Gastos, designaciones y abandono… la cultura en Guanajuato llega al Congreso entre reclamos.

Gastos, designaciones y abandono… la cultura en Guanajuato llega al Congreso entre reclamos.

Entre cifras, justificaciones y silencios, la Secretaría de Cultura enfrentó algo más que preguntas: una revisión incómoda de sus prioridades.

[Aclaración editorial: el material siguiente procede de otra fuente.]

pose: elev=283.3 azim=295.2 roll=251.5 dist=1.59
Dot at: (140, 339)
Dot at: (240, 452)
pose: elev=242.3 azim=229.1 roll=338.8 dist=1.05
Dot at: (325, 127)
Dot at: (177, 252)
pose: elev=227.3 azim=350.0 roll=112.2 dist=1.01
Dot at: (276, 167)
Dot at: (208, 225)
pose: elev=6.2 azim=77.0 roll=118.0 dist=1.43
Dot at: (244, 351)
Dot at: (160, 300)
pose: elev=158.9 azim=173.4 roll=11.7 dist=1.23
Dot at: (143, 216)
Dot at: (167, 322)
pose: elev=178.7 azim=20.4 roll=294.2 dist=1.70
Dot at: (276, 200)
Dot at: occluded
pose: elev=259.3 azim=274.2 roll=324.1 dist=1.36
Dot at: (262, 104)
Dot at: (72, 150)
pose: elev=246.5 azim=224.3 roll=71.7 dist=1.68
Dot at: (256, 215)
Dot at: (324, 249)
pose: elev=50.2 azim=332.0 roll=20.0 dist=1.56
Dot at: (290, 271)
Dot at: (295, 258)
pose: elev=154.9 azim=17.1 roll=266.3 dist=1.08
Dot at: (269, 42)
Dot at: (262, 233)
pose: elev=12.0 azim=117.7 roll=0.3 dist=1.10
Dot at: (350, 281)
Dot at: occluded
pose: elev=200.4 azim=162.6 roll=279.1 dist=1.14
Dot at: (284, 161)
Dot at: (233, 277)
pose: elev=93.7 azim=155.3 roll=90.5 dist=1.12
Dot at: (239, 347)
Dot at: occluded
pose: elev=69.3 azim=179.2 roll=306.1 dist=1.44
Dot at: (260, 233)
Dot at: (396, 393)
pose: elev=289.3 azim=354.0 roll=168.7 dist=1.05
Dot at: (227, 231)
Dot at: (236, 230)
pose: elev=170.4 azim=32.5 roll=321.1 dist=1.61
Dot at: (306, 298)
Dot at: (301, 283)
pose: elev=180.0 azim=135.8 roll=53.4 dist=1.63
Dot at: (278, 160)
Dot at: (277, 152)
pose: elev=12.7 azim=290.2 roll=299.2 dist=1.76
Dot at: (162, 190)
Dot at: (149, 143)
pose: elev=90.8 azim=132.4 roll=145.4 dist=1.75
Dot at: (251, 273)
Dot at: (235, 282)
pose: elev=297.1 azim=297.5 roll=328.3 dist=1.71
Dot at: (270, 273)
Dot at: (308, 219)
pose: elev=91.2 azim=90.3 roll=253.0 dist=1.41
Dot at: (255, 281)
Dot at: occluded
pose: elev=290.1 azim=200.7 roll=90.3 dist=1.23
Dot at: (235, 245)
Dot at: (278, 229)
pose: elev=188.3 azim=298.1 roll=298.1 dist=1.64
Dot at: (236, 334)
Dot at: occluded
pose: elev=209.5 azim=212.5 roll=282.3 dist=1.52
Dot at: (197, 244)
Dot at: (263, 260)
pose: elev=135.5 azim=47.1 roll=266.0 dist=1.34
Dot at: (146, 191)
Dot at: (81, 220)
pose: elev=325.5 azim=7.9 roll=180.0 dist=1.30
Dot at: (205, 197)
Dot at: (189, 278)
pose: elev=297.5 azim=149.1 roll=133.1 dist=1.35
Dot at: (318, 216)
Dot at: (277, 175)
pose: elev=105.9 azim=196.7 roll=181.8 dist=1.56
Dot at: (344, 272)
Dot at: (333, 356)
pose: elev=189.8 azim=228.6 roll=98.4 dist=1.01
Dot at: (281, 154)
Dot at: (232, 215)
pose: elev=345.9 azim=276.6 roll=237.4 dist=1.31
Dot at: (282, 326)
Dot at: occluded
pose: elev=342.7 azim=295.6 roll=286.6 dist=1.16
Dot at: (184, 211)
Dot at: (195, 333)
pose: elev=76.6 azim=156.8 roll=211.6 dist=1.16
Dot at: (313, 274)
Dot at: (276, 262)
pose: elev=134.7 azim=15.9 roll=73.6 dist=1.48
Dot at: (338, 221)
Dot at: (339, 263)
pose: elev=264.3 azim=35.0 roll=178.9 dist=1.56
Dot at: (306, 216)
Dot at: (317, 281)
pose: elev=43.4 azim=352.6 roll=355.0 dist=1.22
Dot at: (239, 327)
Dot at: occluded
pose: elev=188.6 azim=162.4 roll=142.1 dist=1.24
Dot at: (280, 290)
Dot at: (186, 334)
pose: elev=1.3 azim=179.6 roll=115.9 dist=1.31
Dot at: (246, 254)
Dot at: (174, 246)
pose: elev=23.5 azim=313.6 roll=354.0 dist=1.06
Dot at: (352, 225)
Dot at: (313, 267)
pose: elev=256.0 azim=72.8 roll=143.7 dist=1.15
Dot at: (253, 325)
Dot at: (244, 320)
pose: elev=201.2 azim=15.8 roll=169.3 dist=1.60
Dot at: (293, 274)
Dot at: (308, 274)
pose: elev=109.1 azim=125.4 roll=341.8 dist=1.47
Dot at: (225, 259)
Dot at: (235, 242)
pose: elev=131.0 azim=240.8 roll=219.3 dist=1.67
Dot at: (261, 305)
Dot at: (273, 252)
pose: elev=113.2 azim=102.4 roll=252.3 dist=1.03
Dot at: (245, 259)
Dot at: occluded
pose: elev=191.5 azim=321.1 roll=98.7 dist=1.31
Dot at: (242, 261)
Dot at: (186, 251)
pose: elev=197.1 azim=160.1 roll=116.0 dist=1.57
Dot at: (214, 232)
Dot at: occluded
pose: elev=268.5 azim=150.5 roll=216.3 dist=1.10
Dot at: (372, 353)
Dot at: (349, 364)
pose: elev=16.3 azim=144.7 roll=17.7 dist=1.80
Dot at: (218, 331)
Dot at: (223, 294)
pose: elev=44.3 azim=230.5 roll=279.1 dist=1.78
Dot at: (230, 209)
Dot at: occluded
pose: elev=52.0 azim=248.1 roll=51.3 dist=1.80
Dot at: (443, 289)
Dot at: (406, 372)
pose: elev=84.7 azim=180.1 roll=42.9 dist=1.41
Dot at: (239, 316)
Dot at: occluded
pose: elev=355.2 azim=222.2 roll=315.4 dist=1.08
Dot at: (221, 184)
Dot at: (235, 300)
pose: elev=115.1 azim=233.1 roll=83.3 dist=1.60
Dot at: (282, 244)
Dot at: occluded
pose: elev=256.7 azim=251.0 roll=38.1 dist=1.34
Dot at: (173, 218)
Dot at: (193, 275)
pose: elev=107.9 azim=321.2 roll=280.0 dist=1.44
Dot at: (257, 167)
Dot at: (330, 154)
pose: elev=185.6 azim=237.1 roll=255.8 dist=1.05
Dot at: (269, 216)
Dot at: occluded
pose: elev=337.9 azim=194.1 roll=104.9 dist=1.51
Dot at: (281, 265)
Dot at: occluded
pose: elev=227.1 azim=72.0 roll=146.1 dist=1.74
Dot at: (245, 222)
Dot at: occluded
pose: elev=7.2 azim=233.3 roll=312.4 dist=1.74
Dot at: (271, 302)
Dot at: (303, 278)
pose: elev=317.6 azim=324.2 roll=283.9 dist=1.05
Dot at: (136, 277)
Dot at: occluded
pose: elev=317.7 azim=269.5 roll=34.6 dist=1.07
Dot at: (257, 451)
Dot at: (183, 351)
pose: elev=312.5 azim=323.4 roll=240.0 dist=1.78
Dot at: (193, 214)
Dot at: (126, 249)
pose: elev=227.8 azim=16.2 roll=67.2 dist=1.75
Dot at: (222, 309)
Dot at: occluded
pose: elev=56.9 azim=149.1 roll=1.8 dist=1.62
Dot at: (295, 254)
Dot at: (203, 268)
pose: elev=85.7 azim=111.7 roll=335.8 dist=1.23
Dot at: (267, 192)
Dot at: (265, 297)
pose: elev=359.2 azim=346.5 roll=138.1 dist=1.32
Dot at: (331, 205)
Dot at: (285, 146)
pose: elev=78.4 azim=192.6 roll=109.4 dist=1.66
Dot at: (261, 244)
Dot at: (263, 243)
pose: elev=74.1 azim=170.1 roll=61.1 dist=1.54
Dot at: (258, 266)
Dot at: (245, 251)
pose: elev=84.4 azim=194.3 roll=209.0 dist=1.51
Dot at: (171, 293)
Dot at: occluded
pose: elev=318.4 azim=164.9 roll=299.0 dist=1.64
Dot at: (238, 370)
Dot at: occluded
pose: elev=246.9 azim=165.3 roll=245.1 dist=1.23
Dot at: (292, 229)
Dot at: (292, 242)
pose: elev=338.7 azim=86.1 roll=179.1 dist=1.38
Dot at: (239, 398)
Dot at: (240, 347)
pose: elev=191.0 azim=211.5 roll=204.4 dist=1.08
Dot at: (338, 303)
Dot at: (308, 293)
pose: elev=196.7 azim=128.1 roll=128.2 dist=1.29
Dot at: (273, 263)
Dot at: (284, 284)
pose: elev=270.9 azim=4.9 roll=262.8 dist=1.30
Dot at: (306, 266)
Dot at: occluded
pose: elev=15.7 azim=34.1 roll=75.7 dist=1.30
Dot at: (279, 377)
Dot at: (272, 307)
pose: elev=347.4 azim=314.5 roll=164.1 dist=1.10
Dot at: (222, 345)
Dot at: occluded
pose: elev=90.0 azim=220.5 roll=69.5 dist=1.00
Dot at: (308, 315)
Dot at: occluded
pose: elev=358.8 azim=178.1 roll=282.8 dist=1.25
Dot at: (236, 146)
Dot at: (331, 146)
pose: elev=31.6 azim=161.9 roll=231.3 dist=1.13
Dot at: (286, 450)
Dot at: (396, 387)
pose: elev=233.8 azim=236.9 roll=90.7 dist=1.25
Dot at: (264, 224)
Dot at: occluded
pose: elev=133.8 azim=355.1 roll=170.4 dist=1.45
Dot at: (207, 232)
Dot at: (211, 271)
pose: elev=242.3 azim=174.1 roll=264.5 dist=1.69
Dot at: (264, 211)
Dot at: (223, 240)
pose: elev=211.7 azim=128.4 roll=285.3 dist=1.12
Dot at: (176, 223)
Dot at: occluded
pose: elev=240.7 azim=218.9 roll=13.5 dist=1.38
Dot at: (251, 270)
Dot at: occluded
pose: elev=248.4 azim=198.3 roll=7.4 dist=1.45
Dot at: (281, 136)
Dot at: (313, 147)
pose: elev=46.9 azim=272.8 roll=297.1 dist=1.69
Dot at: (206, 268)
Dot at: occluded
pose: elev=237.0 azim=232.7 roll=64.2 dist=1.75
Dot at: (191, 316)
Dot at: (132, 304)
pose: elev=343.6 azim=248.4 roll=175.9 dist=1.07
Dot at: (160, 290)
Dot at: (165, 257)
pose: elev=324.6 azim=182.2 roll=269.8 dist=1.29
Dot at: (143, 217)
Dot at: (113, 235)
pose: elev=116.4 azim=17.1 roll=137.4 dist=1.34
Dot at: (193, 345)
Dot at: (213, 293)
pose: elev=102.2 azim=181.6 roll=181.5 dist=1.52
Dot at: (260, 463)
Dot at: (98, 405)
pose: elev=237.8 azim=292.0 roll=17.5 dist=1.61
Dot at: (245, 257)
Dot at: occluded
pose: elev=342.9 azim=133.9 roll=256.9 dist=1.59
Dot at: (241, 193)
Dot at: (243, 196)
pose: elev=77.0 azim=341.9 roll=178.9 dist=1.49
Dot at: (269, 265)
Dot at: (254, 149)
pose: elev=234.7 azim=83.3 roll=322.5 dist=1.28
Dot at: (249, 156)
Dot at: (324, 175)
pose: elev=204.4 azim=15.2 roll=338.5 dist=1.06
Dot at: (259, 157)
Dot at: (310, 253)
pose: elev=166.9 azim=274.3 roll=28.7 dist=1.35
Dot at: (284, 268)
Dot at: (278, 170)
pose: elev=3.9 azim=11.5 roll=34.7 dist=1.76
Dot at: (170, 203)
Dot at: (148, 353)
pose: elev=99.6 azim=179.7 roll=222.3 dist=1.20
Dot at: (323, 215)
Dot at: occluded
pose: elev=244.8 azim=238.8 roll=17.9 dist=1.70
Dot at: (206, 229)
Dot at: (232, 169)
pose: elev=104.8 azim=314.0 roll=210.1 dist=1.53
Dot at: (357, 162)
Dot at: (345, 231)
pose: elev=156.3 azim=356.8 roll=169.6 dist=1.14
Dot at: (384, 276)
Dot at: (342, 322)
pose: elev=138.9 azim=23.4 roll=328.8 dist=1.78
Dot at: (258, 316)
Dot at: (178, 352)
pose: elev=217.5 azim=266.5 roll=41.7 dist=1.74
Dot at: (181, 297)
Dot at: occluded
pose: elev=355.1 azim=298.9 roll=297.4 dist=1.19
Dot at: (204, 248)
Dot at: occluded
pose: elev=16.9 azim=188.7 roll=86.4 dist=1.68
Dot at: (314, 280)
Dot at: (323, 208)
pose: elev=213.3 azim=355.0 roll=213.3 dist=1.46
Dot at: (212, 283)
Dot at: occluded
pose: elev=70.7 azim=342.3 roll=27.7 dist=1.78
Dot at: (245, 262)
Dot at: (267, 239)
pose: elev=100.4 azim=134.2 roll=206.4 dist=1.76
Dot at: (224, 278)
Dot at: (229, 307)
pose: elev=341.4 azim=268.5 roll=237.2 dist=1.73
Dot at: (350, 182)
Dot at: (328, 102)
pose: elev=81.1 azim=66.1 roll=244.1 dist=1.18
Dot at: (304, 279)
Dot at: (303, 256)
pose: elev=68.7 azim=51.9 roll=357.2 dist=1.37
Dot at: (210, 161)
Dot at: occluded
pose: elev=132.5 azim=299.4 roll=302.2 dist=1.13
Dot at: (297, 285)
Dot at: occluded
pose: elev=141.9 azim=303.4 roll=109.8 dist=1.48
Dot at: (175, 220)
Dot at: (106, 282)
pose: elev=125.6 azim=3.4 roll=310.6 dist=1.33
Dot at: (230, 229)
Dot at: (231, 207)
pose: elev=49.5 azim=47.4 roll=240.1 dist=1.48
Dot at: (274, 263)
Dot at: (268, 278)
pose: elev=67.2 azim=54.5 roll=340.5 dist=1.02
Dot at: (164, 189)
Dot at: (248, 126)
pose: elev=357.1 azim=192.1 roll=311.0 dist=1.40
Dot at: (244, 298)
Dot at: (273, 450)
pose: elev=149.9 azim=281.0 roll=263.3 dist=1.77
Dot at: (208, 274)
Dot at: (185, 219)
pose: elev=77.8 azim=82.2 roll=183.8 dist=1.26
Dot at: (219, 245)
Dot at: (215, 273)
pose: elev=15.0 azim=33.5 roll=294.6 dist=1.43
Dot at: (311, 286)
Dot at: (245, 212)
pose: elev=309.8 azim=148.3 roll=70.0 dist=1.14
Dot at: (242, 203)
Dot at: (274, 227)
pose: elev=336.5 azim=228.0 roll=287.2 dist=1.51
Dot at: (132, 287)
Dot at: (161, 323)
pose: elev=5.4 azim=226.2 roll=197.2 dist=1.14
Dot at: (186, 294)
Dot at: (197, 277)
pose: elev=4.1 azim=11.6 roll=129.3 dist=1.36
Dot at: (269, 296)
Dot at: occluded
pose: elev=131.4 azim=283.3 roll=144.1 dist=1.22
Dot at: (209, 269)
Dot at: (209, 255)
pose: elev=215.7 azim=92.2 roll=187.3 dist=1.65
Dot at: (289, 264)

A veces la cultura se mide en aplausos. Otras, en presupuestos. Y en esta ocasión, en preguntas que no siempre encontraron respuesta. Durante su comparecencia ante el Congreso del Estado, la secretaria de Cultura, Lizeth Galván, no llegó a presentar un balance… sino a sostenerlo. Y no todos los números jugaron a su favor.

El señalamiento fue directo: millones destinados a eventos privados y espectáculos, frente a montos considerablemente menores para el mantenimiento de espacios culturales. Un contraste que, más que cifras, dejó una sensación: la cultura también puede deteriorarse… pero no siempre en los edificios.

De acuerdo con legisladores, mientras se destinaron alrededor de 10 millones de pesos a la promoción de un evento en Ciudad de México y 5 millones a un espectáculo en el Teatro Juárez, el presupuesto para conservación de infraestructura cultural fue menor al millón de pesos.

La pregunta no fue solo técnica. Fue incómoda:
¿Dónde está realmente la prioridad?

Galván respondió con el lenguaje institucional: estrategias, alcances, participación, resultados. Habló de miles de asistentes, de programas culturales y de equilibrio. Un equilibrio que, visto desde la butaca legislativa, parecía inclinarse hacia el espectáculo más que hacia la estructura.

Pero la sesión no se quedó ahí.

También surgieron dudas sobre nombramientos dentro de la Secretaría, perfiles cuestionados y cargos que, según algunos diputados, parecen diseñados más para acomodar que para construir. La cultura, en ese punto, dejó de ser arte y se volvió organigrama.

Y luego está el silencio más evidente: el de los espacios.

El Forum Cultural, uno de los recintos más importantes del estado, fue descrito por legisladores como un lugar donde las fallas operativas y el deterioro ya no son excepciones, sino parte del paisaje. Elevadores que no funcionan, áreas descuidadas, una sensación general de abandono.

La respuesta oficial fue conocida: mantenimiento en proceso, áreas de oportunidad, cifras de asistencia. Todo funciona… en términos generales.

El Teatro del Bicentenario tampoco quedó fuera. La percepción de subutilización apareció sobre la mesa como una pregunta incómoda: un recinto diseñado para ser símbolo cultural, usado —según críticas— cada vez más como escenario institucional.

La secretaria defendió su operación con números: eventos, asistentes, crecimiento.

Pero en política, como en cultura, los números no siempre cuentan toda la historia.

Al final, la comparecencia dejó algo más que respuestas.
Dejó la sensación de que la cultura en Guanajuato no enfrenta una crisis abierta… sino algo más difícil de señalar: una desconexión.